◆ Material supplied:

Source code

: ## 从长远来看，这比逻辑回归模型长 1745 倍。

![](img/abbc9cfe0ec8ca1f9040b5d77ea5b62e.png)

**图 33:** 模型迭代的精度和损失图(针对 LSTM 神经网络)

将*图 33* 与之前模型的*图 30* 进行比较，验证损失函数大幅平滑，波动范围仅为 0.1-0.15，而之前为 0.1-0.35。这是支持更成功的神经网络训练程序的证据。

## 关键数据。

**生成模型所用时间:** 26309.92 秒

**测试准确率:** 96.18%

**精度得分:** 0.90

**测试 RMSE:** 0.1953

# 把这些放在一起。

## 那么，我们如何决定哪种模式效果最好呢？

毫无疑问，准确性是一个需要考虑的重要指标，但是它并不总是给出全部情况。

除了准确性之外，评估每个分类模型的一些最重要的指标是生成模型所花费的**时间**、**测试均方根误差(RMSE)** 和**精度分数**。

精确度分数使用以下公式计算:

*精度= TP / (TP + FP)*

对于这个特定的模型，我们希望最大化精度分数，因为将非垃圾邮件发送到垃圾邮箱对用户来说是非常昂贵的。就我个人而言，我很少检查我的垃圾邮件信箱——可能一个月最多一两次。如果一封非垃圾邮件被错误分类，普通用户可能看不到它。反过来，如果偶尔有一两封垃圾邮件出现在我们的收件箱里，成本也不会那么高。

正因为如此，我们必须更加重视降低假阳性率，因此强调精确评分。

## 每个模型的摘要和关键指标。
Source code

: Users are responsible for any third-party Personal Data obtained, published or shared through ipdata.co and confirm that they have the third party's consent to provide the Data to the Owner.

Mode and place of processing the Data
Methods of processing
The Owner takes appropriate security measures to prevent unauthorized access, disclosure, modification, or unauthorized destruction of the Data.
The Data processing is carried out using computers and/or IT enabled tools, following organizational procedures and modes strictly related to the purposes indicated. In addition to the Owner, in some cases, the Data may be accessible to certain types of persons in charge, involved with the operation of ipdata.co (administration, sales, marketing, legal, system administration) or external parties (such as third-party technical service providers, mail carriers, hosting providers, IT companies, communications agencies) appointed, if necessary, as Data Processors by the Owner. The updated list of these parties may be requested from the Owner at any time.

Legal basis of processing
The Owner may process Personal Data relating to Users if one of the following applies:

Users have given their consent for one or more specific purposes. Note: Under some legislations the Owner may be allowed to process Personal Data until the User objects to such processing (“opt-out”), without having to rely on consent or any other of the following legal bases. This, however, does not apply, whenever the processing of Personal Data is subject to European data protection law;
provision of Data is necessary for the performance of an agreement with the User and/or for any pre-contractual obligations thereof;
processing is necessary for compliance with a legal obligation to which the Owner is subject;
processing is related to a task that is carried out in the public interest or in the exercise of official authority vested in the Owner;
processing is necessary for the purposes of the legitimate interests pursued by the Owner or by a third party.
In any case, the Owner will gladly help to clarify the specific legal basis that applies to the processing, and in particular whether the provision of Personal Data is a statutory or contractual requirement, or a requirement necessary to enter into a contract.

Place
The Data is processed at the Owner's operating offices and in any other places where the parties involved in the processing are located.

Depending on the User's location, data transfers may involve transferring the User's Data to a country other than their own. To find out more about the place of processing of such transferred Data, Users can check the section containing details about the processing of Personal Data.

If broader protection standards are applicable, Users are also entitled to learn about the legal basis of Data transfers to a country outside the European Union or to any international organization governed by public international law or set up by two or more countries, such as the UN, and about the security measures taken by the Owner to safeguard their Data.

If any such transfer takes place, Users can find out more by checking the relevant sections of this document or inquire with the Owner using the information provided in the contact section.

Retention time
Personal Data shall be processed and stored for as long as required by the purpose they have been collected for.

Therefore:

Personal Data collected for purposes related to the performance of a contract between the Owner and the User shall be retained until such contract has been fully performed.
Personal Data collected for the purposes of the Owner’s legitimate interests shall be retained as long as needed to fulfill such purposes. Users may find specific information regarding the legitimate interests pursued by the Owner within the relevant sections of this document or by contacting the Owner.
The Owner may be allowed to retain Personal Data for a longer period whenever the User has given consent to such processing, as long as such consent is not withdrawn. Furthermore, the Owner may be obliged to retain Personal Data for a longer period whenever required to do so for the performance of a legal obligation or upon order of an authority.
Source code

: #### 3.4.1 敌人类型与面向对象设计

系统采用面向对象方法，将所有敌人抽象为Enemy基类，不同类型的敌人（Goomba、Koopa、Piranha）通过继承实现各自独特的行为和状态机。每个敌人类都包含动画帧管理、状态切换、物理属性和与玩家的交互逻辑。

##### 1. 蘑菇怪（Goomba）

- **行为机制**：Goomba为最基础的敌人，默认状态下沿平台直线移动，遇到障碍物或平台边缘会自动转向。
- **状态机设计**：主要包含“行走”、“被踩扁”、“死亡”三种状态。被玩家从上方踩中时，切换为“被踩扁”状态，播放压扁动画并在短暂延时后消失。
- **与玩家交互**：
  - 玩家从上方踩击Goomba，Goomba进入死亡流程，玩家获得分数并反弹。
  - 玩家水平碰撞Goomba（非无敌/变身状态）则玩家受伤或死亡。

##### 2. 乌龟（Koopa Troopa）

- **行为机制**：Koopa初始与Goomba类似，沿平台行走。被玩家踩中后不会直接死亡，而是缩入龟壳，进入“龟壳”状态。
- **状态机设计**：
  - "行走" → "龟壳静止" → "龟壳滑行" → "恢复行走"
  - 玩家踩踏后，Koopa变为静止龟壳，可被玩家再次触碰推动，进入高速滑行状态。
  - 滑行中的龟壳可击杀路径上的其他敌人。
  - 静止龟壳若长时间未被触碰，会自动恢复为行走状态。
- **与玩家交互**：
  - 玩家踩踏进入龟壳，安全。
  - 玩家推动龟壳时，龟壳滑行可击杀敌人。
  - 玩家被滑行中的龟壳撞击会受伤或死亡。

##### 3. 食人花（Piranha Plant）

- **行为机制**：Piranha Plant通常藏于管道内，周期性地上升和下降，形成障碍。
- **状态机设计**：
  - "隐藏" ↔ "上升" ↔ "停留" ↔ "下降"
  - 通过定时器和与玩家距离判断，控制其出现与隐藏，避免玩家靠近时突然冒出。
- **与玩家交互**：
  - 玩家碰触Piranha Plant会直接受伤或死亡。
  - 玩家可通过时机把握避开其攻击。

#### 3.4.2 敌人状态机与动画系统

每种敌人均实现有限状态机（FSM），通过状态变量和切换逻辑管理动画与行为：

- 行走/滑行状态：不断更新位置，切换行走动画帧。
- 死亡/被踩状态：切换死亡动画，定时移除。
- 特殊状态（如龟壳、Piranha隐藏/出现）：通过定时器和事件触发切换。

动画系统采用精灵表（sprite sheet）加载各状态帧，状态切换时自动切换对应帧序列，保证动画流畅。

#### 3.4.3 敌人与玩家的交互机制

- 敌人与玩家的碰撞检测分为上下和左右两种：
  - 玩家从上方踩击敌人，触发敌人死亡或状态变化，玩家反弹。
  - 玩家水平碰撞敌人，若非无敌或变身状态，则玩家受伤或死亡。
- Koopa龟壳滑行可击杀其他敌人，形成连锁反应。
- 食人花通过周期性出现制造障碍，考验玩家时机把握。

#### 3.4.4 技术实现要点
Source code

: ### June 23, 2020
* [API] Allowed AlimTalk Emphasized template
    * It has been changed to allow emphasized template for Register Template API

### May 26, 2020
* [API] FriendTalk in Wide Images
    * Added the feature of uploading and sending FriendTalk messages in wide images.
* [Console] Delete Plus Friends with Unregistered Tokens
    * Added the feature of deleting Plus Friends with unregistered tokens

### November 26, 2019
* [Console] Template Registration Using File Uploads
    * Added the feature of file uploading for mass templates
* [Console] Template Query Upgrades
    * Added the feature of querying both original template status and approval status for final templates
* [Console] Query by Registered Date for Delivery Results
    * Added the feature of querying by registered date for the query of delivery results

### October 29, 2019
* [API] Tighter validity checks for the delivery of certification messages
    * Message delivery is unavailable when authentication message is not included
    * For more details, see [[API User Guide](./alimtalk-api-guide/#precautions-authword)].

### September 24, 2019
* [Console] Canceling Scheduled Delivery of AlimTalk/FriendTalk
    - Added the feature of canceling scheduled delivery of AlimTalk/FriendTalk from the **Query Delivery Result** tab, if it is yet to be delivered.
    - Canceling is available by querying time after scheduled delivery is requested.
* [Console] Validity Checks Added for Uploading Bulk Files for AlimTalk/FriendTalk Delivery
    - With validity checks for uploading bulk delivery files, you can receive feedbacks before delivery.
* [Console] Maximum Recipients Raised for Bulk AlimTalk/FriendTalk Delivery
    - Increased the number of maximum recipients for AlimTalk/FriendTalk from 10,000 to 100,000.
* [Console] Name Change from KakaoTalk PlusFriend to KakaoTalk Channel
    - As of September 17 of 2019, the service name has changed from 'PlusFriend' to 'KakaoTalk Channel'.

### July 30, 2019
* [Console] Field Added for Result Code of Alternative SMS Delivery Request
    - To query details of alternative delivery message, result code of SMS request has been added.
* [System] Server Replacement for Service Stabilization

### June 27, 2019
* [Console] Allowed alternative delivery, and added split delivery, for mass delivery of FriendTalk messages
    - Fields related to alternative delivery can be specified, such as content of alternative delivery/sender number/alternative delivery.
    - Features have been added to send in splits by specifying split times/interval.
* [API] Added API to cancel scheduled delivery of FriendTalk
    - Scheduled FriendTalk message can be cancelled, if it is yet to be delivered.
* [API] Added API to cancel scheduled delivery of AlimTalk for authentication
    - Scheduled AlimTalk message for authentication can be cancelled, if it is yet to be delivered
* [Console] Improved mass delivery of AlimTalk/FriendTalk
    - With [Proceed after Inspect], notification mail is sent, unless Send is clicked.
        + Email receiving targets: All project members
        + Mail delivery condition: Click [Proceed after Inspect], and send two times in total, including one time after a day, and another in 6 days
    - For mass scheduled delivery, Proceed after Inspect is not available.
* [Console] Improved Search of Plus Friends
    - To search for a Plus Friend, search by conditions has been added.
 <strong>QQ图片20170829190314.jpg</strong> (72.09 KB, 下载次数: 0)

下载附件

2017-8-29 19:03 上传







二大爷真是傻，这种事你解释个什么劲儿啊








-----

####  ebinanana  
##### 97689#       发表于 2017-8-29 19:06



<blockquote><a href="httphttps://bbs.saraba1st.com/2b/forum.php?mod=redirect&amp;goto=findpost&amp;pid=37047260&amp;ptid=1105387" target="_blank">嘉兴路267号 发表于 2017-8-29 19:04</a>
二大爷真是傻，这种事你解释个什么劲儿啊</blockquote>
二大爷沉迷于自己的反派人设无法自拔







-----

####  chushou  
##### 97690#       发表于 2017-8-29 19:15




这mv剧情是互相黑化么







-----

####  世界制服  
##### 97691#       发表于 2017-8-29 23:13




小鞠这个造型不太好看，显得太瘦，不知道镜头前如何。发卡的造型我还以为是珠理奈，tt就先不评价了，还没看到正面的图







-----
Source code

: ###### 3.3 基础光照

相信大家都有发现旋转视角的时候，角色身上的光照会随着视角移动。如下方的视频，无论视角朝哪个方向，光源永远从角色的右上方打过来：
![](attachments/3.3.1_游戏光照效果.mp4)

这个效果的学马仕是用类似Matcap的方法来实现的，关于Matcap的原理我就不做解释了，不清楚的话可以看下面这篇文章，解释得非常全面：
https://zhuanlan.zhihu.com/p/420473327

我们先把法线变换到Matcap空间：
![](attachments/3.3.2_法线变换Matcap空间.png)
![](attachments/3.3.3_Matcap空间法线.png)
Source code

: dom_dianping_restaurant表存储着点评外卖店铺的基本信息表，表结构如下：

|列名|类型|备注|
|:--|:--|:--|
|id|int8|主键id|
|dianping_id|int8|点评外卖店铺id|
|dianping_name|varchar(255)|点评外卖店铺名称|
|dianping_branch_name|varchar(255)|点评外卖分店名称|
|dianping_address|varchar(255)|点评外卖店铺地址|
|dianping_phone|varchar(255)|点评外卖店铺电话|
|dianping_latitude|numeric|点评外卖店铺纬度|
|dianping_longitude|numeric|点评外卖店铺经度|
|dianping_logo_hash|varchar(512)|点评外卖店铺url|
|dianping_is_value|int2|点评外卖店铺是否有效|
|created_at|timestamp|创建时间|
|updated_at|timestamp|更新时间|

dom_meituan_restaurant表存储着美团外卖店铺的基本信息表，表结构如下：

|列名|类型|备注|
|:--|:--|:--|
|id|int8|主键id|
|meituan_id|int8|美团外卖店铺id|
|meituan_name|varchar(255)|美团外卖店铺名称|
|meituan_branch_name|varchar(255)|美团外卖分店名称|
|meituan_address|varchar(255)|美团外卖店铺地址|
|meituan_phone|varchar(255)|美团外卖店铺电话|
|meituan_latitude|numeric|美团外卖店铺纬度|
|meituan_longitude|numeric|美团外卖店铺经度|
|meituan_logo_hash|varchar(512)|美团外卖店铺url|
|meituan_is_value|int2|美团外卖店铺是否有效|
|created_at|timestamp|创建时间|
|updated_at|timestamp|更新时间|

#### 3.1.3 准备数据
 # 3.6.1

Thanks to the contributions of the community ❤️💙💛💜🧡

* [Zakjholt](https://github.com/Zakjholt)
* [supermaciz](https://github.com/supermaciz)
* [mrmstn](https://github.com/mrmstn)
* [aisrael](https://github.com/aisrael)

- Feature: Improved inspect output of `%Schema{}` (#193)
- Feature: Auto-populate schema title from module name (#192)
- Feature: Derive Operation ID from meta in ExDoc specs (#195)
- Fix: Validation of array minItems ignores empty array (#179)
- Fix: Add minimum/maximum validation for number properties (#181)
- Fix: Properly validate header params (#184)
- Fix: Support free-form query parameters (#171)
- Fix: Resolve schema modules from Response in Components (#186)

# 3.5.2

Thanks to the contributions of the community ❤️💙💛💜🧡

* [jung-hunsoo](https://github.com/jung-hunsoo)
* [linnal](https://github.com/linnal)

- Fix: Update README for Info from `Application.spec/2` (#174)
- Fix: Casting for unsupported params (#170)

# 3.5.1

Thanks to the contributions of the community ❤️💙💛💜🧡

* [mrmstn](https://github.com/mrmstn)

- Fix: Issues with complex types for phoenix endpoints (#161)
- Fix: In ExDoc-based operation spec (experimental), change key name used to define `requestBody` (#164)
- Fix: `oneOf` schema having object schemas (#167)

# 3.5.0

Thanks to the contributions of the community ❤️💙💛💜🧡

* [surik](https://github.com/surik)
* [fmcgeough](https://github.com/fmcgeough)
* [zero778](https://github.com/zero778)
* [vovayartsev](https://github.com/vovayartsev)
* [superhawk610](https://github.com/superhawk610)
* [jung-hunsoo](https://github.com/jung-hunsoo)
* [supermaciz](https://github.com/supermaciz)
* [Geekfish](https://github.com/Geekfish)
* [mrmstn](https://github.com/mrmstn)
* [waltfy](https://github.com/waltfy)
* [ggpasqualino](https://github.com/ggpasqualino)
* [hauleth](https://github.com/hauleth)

◆ Exercise: Among the lines of the listing above, count those that include the string "blockquote" and give that total alone.

◆ Written solution: 2